Shanna Greene Benjamin to join WFU faculty as professor of African American Studies

Noted biographer and scholar of African American literature and Black feminist studies Shanna Greene Benjamin will join the Wake Forest University faculty as professor of African American Studies in July.

An accomplished scholar and academic leader, Benjamin comes to Wake Forest from Grinnell College where she was a professor of English and associate dean of the College. Prior to her tenure at Grinnell, Benjamin was a member of the faculty at her undergraduate alma mater, Johnson C. Smith University, where she also directed the university’s honors college. She is the recipient of a number of fellowships and awards including most recently an American Council of Learned Societies fellowship and a Howard Foundation fellowship. Her recent biography of the distinguished scholar and literary critic Nellie Y. McKay, Half in Shadow: The Life and Legacy of Nellie Y. McKay, was selected as one of the best reads of 2021 by Ms. Magazine.

“Shanna Benjamin is a superb teacher-scholar. We are thrilled she will be joining our exciting new African American Studies program and the University as a whole. Her commitment to empowered student learning is tremendous, as is her intellectual reach. Her career accomplishments as a scholar of African American literature are truly impressive, and her recent biography of Nellie McKay is pathbreaking,” said Dean of the College Michele Gillespie.

Wake Forest Professor of the Humanities and founding director of the Program in African American Studies Corey D. B. Walker said, “We are delighted to have Shanna join our intellectual community.
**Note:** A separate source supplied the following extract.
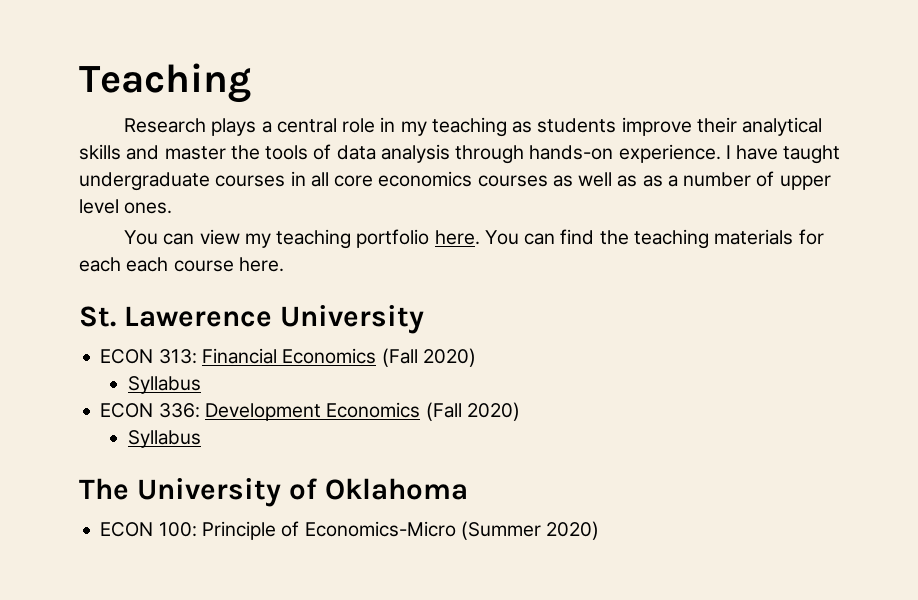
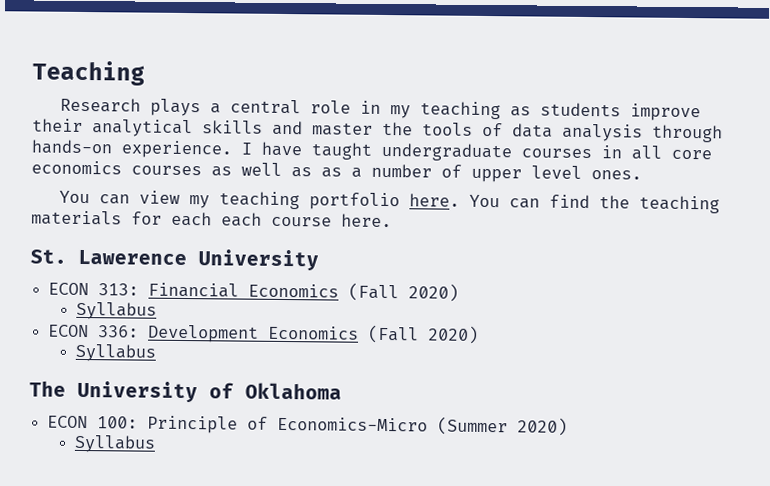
(600, 530) none -> [73,434,156,453] // Syllabus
Not only is she one of the nation’s leading scholars in African American literary studies, she has a profound commitment to teaching and mentoring undergraduate students and is dedicated to building a signature African American studies intellectual community at Wake Forest.”

Benjamin is equally excited to come to Wake Forest. “I’m simply over the moon about joining the Wake Forest University faculty and have found myself especially energized by the synergy between my professional commitments—outstanding college teaching, deep student engagement, and inclusive modes of learning—and Wake Forest’s teacher-scholar ideal. African American Studies at Wake Forest is emerging as a premier thought center, and I’m eager to add my expertise in Black literature and culture, and experience building programs that foster belonging and cultivate student research, to this burgeoning center for the study of Black life.”

“In my teaching, advising, and mentoring, I look for the light in my students, and pay particular attention to the things that make each one unique,” said Benjamin who received an award for excellence in her support of students and student affairs at Grinnell College. “I’m excited to work with Wake Forest students in a way that makes them feel seen and supported as they develop their intellectual and personal gifts in living our Pro Humanitate ideal.”